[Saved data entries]

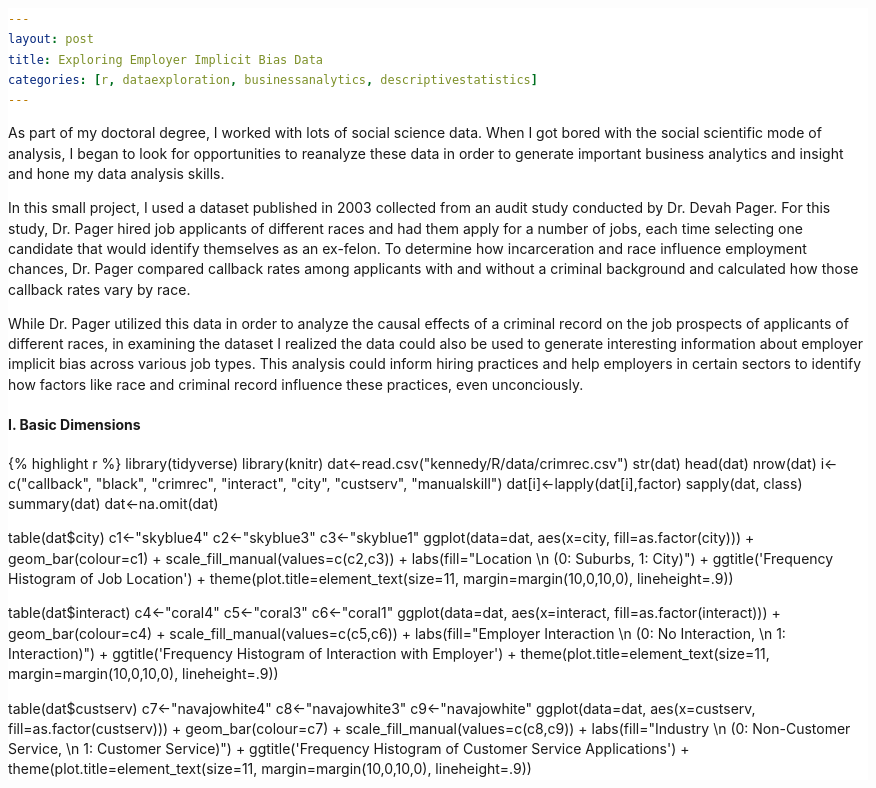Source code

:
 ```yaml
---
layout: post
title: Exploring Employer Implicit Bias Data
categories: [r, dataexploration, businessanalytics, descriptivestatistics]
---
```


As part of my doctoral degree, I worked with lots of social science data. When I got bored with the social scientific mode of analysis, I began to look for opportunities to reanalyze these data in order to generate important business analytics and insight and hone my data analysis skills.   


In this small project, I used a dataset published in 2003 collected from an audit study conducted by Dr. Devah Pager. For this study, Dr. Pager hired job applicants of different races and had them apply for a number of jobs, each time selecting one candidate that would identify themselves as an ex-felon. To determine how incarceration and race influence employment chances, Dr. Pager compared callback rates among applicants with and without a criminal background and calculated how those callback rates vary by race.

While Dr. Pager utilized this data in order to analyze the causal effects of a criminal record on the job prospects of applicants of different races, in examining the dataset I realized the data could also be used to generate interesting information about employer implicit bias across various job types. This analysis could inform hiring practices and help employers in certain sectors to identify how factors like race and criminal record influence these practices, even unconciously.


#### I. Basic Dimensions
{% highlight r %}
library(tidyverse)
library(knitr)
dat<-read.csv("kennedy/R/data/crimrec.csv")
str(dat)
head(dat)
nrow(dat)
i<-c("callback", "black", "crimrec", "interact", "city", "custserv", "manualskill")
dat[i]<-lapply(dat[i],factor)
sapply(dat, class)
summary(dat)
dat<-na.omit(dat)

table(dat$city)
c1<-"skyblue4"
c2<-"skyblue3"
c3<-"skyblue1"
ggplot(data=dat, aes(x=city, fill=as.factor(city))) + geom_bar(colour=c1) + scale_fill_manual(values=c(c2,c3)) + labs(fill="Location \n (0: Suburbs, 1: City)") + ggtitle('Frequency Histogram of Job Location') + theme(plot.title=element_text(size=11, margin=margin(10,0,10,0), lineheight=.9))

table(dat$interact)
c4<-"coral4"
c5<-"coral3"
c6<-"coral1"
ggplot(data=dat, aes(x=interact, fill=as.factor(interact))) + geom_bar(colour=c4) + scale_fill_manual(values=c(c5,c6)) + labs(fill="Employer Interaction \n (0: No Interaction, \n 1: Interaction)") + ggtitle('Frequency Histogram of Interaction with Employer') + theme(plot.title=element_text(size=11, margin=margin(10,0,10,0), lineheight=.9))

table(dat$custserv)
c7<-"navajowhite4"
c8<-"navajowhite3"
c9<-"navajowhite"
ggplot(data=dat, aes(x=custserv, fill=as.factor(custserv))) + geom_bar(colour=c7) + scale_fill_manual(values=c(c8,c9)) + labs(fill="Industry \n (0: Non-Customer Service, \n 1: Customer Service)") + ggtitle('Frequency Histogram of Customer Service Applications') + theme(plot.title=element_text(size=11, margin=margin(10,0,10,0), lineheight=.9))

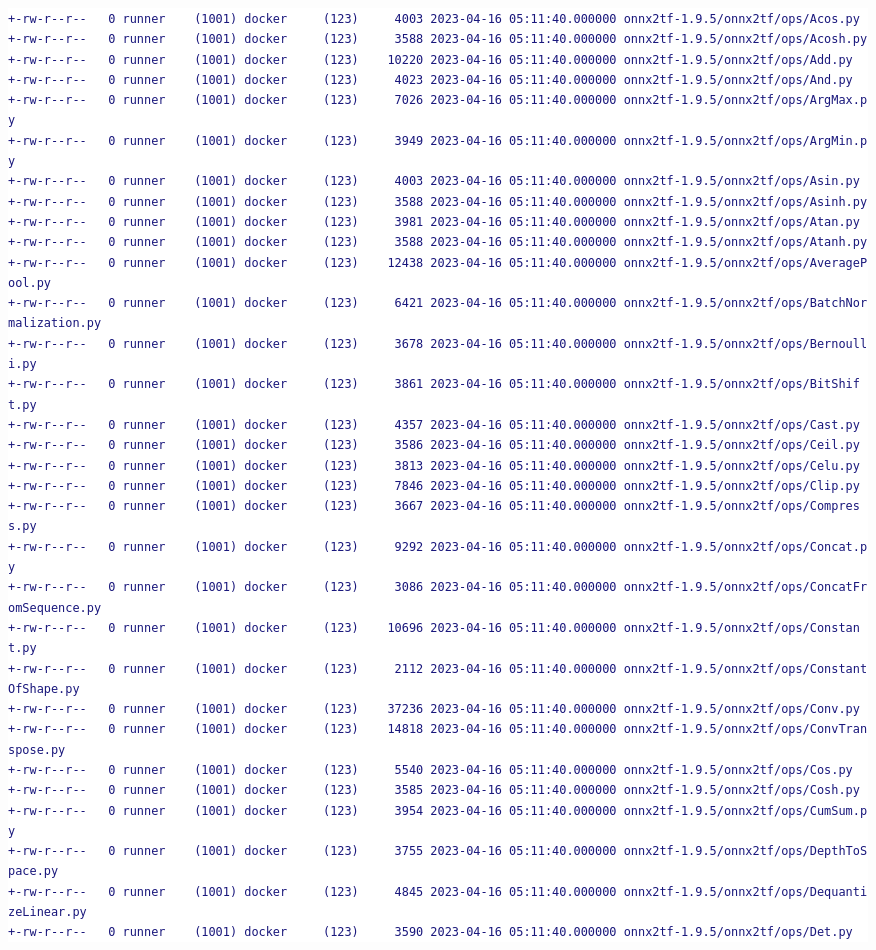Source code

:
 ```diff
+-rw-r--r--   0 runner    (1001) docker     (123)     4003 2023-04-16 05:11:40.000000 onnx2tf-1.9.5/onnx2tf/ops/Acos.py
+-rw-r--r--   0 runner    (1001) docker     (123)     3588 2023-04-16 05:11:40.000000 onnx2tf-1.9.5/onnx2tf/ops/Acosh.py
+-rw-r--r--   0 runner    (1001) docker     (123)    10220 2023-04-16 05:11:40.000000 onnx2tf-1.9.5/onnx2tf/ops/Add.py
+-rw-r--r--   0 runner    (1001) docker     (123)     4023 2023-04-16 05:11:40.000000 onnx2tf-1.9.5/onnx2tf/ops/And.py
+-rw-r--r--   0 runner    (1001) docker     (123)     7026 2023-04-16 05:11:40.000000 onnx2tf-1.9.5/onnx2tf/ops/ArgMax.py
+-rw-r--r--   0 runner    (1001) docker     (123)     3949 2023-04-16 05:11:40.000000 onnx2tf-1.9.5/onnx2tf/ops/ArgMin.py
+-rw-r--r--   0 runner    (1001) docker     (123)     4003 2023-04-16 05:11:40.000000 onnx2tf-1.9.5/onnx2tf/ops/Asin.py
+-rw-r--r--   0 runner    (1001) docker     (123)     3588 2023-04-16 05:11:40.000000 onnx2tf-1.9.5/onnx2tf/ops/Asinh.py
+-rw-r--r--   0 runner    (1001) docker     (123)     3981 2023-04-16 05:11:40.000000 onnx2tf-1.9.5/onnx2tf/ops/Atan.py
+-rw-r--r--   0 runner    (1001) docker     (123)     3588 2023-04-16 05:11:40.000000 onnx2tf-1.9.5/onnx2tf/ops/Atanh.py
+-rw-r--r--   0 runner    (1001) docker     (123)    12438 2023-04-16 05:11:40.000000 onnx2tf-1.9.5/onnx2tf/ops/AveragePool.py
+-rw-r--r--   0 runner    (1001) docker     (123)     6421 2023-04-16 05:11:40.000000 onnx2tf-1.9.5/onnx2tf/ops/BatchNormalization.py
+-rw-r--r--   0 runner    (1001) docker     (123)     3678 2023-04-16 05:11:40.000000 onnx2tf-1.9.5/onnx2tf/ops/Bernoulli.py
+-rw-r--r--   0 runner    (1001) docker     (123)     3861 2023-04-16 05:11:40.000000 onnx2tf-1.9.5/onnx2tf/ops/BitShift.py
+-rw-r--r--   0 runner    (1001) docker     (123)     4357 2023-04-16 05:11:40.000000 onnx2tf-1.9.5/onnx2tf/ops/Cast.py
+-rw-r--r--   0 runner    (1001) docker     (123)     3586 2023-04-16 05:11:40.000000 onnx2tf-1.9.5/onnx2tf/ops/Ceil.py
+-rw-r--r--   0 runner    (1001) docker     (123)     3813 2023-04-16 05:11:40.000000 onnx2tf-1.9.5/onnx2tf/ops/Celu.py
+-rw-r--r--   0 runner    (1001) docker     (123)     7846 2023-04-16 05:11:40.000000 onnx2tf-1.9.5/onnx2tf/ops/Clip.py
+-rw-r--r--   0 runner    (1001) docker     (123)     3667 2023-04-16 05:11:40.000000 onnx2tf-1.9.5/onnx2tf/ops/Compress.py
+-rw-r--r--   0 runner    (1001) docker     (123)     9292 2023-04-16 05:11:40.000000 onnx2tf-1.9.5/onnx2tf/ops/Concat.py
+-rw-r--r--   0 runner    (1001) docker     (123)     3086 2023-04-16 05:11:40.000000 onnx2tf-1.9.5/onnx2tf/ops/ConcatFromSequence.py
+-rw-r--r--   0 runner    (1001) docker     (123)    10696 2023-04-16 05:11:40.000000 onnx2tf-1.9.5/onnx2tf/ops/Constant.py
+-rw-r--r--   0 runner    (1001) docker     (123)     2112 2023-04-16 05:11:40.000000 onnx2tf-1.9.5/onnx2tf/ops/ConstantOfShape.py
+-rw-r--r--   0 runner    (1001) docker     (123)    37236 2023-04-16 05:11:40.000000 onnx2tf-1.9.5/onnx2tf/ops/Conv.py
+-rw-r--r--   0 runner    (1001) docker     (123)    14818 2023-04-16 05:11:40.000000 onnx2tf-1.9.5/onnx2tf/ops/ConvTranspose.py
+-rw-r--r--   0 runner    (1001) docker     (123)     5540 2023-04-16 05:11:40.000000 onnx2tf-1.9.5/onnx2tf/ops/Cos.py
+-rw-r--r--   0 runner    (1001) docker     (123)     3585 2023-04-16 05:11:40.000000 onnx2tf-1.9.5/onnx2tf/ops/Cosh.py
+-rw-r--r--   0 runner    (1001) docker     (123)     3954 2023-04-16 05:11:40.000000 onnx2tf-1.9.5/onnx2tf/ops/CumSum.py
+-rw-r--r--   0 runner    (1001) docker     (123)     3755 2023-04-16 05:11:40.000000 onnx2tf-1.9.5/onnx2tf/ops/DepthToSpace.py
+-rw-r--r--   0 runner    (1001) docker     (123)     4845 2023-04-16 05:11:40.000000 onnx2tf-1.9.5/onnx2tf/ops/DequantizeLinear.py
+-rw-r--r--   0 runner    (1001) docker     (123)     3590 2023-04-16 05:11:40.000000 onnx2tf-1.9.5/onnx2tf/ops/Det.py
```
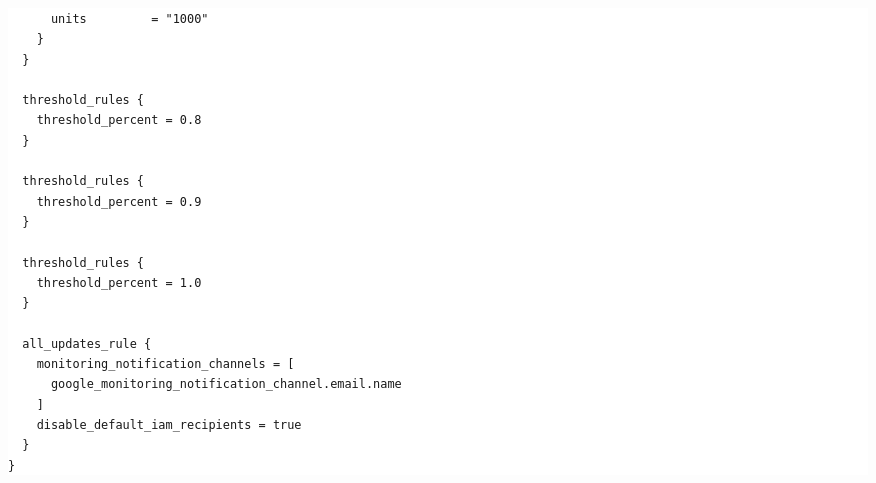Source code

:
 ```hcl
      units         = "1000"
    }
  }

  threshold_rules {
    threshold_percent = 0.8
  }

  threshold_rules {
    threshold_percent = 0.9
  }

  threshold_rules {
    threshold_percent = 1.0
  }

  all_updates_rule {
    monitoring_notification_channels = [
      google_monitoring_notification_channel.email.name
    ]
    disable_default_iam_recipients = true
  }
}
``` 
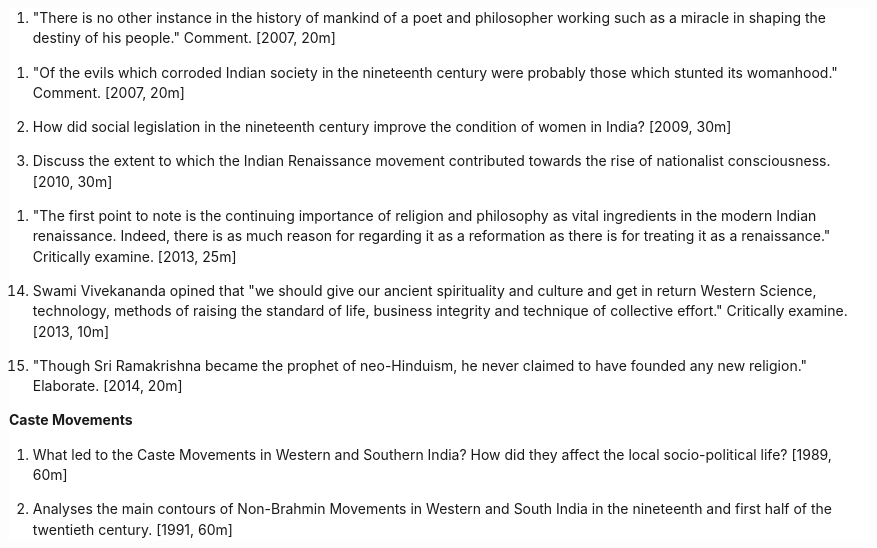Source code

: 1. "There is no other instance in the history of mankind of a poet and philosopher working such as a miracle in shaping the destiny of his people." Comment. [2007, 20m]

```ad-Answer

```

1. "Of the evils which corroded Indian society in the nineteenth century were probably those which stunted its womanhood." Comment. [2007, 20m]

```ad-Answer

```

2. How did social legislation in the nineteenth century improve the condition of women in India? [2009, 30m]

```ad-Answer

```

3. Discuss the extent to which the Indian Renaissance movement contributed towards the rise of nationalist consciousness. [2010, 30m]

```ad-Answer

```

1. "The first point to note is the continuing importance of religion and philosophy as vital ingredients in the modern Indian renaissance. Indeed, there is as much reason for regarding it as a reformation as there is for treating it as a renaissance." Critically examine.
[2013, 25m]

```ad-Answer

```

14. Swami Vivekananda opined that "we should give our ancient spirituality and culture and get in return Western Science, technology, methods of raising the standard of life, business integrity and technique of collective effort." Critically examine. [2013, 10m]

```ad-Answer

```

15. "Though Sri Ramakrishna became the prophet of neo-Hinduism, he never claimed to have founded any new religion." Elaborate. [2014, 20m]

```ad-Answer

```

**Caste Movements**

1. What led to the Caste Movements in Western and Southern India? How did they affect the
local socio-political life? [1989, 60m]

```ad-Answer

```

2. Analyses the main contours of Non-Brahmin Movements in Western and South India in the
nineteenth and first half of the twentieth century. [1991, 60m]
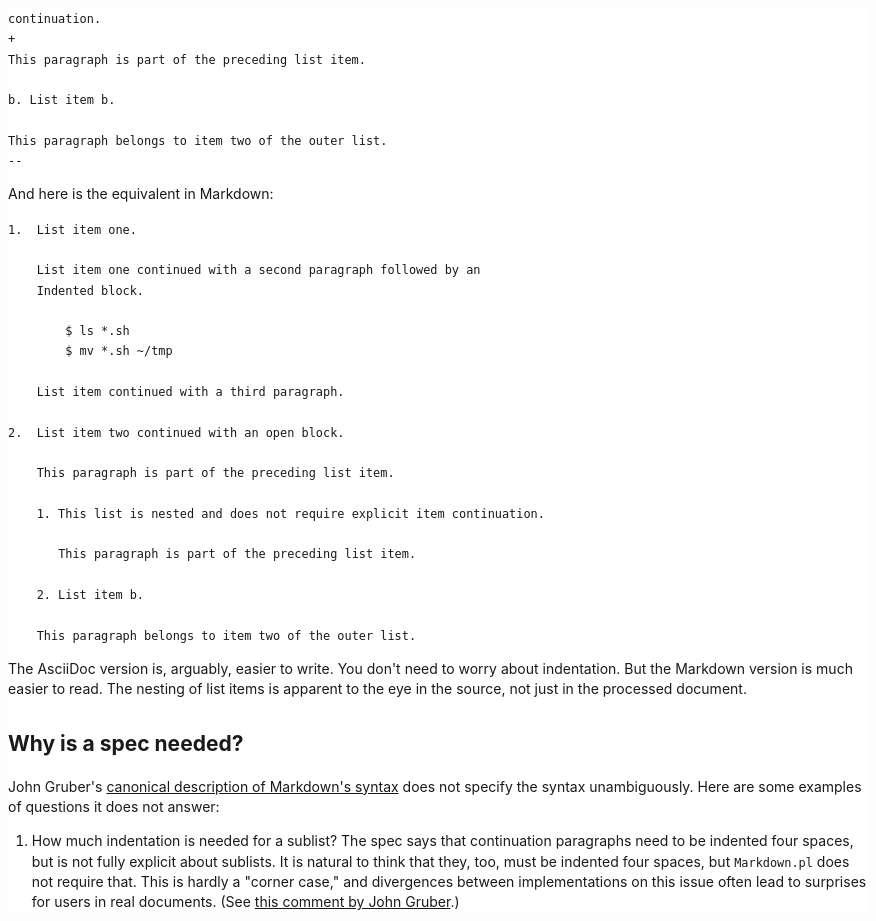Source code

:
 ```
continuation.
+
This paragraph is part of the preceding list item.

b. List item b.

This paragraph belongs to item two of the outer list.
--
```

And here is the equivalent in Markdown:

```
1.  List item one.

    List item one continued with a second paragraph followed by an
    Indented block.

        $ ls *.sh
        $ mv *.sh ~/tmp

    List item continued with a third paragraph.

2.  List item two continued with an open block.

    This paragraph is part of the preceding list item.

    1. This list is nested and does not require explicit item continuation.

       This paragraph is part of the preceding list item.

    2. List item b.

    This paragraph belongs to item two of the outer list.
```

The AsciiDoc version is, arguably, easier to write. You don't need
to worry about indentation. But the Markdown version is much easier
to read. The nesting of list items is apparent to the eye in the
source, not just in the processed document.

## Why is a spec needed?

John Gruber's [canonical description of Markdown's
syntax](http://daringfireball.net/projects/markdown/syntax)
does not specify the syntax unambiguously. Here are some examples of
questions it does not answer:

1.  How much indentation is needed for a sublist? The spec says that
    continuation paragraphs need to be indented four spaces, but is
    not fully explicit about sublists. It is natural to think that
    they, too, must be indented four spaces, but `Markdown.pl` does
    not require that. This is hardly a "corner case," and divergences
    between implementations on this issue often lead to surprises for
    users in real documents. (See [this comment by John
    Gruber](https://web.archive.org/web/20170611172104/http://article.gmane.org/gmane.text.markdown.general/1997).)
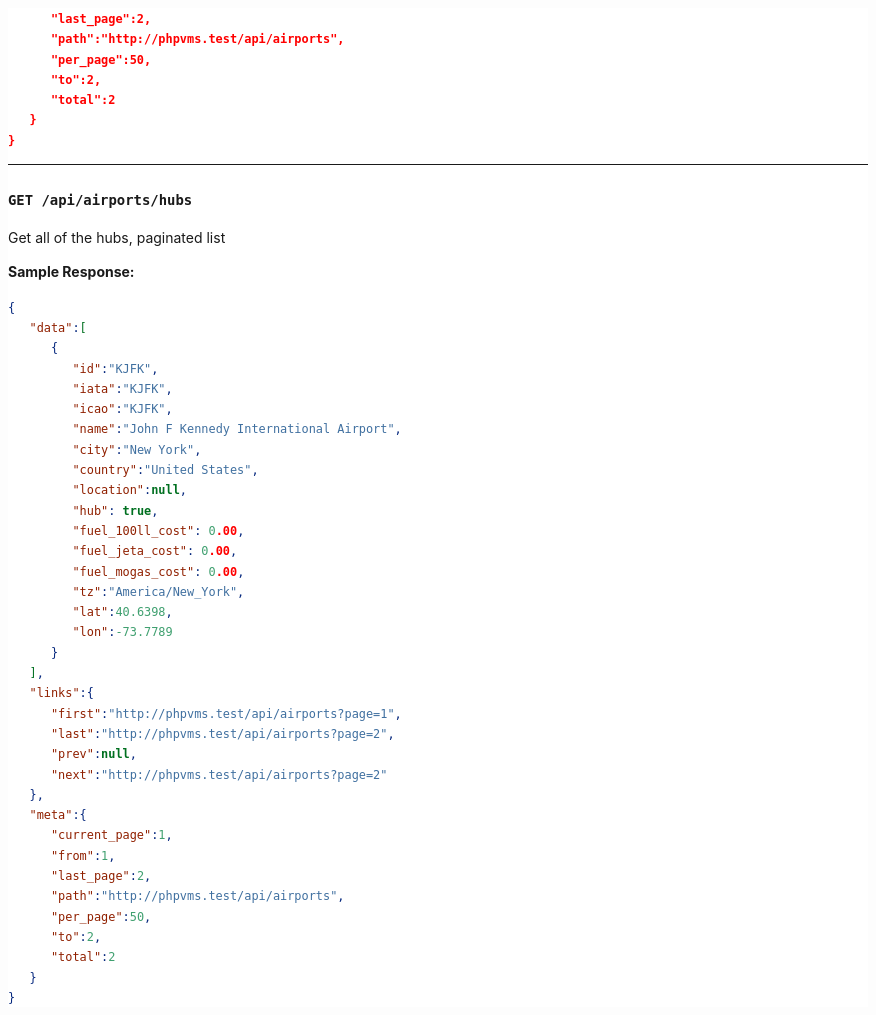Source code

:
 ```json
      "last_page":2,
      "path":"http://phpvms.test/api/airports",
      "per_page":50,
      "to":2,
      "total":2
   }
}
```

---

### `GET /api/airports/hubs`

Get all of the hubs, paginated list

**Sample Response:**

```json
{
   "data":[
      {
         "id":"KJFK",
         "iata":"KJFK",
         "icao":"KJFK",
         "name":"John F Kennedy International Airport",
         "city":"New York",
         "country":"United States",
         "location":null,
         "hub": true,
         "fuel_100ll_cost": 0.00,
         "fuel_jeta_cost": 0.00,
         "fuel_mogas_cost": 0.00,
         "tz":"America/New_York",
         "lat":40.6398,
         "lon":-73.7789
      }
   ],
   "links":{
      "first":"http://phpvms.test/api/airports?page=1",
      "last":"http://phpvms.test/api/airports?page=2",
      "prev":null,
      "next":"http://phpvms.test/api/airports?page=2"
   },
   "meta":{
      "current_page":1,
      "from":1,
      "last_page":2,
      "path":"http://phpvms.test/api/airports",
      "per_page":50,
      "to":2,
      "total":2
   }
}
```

- PROBLEM: What lines above contain the word "syntax"? Please copy each one.

- TASK SOLUTION:
syntax](http://daringfireball.net/projects/markdown/syntax)
does not specify the syntax unambiguously. Here are some examples of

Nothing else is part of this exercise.